The facts in the case before us, insofar as the knowledge of the plaintiff as to the condition of the street at the point where she fell, are quite parallel to the Blumberg case above cited, where the court held that the contributory negligence of the plaintiff prevented her recovery. In this case the plaintiff was fully aware of the icy condition of the sidewalk that she attempted to walk upon. She exposed herself to a known danger, knowing all the risks incident thereto.
As aptly stated in Sanders v. Smith, 5 Misc. 1, 25 N.Y. Supp. 125 and quoted in the Blumberg case above mentioned and quite parallel to the factual situation here: "To require the defendant to pay her, [plaintiff] for her injuries would be to require the defendant to take better care of the plaintiff than she should take care of herself."

§ Description of the task:
Retype the part of the icy sidewalk case above from "The facts in" to "risks incident thereto.", keeping every word and mark unchanged.

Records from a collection
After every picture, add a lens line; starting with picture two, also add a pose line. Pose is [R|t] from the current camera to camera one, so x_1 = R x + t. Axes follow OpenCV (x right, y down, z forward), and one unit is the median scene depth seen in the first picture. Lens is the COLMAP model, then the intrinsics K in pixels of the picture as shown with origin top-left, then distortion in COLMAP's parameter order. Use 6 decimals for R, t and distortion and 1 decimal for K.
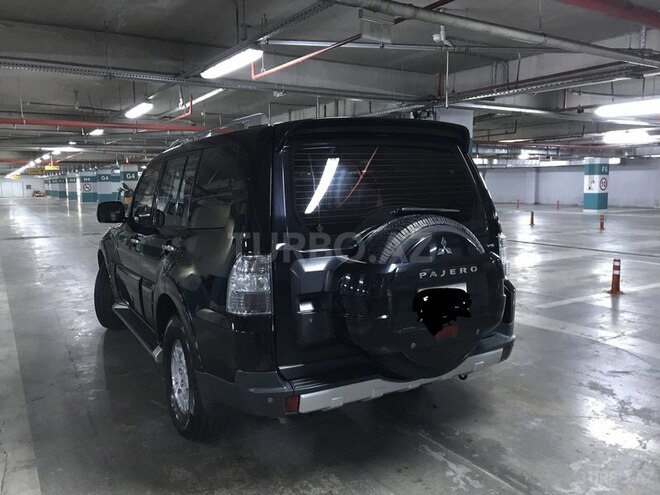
lens RADIAL K [[547.3, 0, 327.1], [0, 547.3, 241.5], [0, 0, 1]] dist [0.003493, 0.003218]
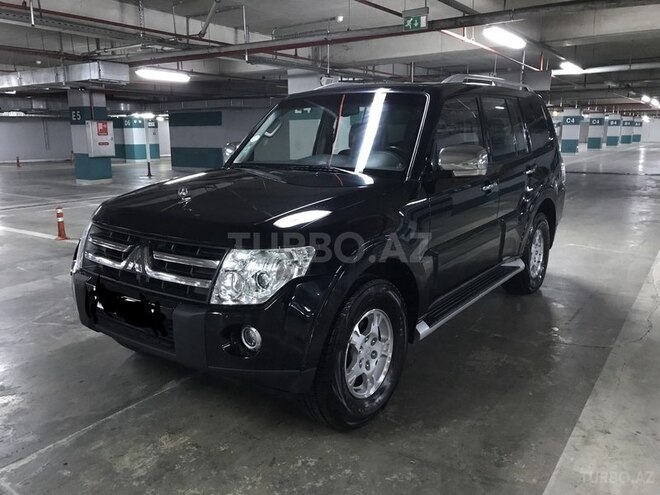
lens RADIAL K [[546.4, 0, 325.2], [0, 546.4, 244.8], [0, 0, 1]] dist [0.009171, 0.000503]
pose [[-0.397993, -0.173076, 0.900914, -1.085368], [0.112825, 0.965353, 0.235297, -0.149642], [-0.910424, 0.195292, -0.364677, 1.626919]]
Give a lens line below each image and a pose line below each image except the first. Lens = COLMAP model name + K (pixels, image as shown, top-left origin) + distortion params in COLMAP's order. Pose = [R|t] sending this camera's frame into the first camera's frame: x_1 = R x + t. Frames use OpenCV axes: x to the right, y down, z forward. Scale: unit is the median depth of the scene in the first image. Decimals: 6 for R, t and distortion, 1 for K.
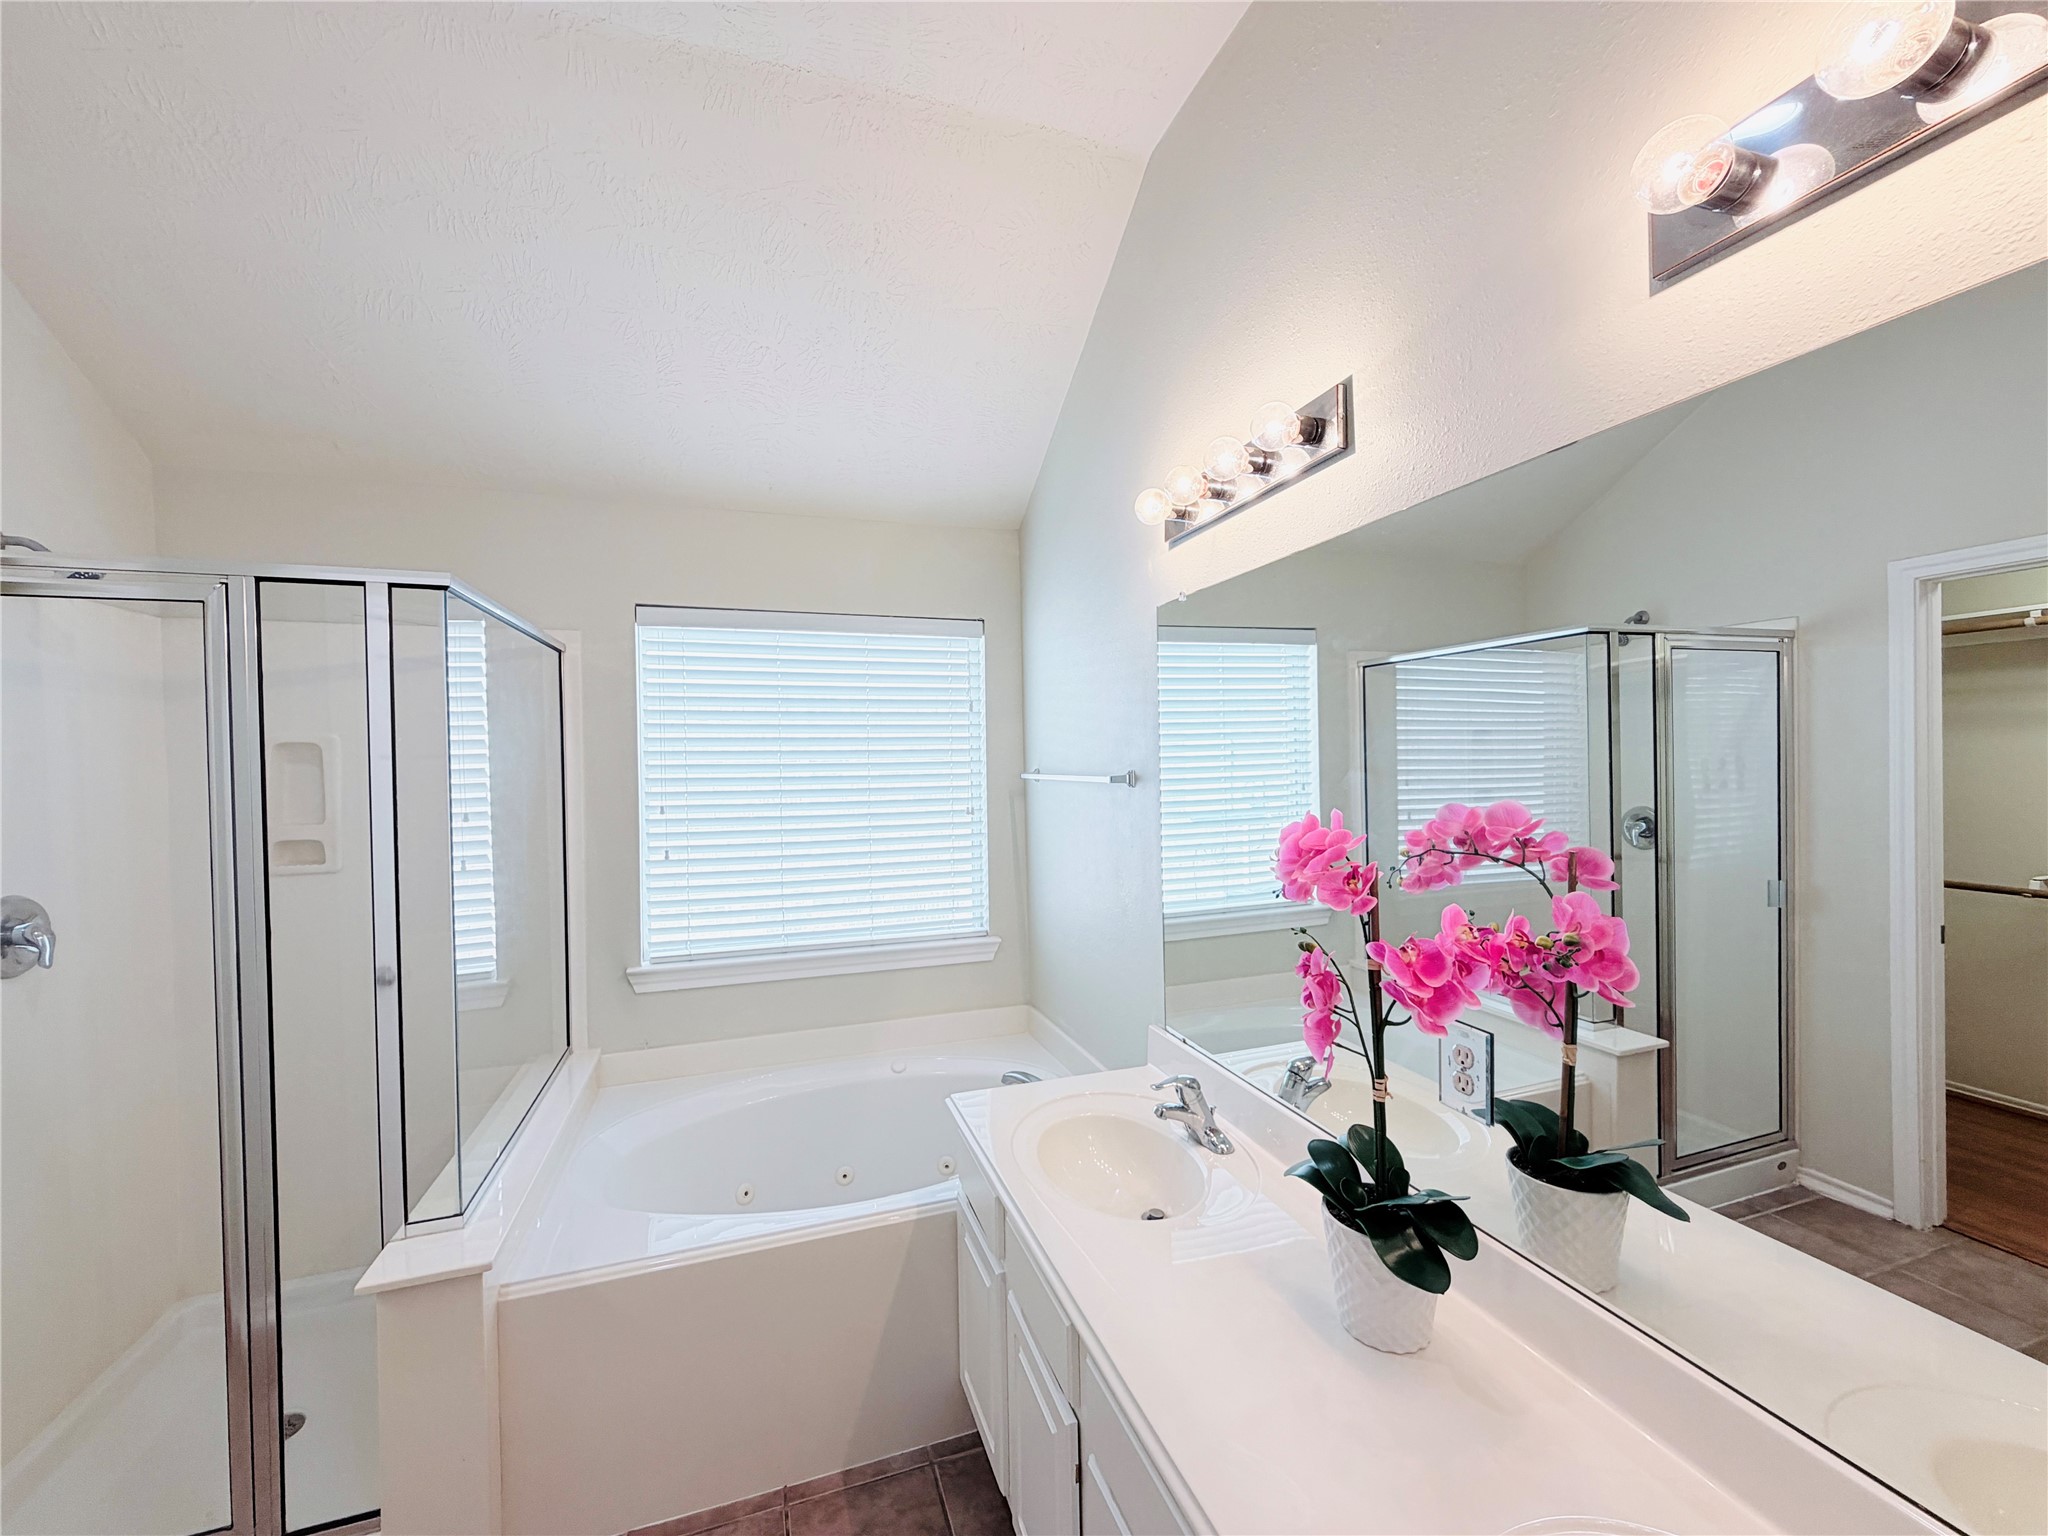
lens RADIAL K [[815.7, 0, 1022.5], [0, 815.7, 770.0], [0, 0, 1]] dist [0.000567, 0.000096]
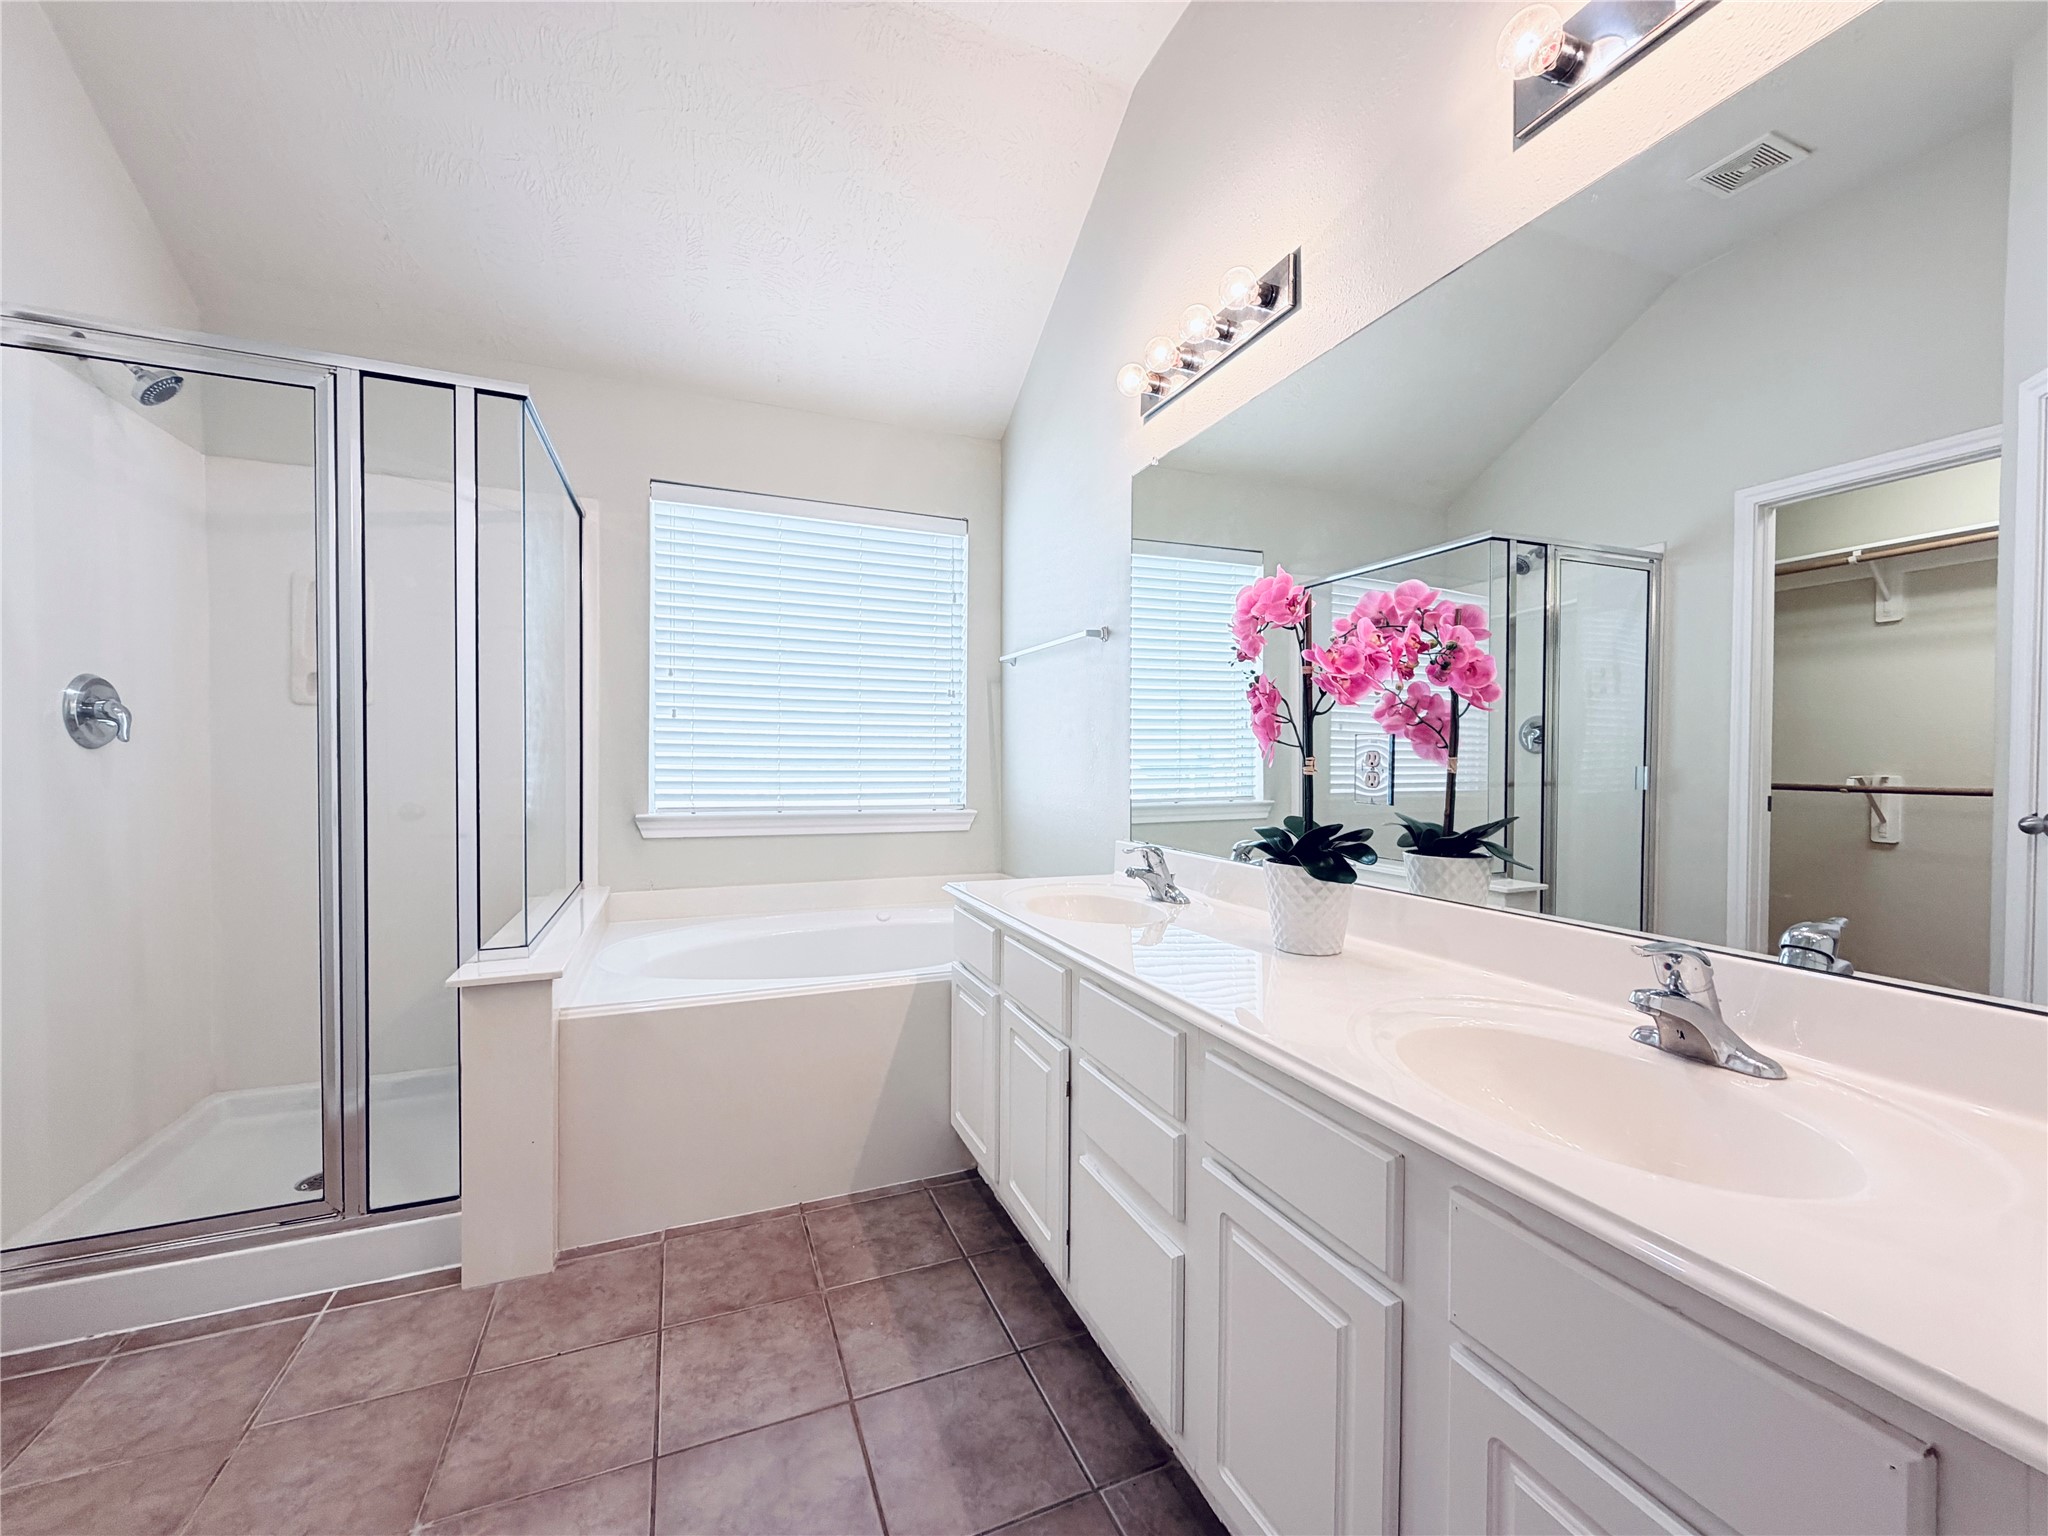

§ Answer to this problem:
The facts in the case before us, insofar as the knowledge of the plaintiff as to the condition of the street at the point where she fell, are quite parallel to the Blumberg case above cited, where the court held that the contributory negligence of the plaintiff prevented her recovery. In this case the plaintiff was fully aware of the icy condition of the sidewalk that she attempted to walk upon. She exposed herself to a known danger, knowing all the risks incident thereto.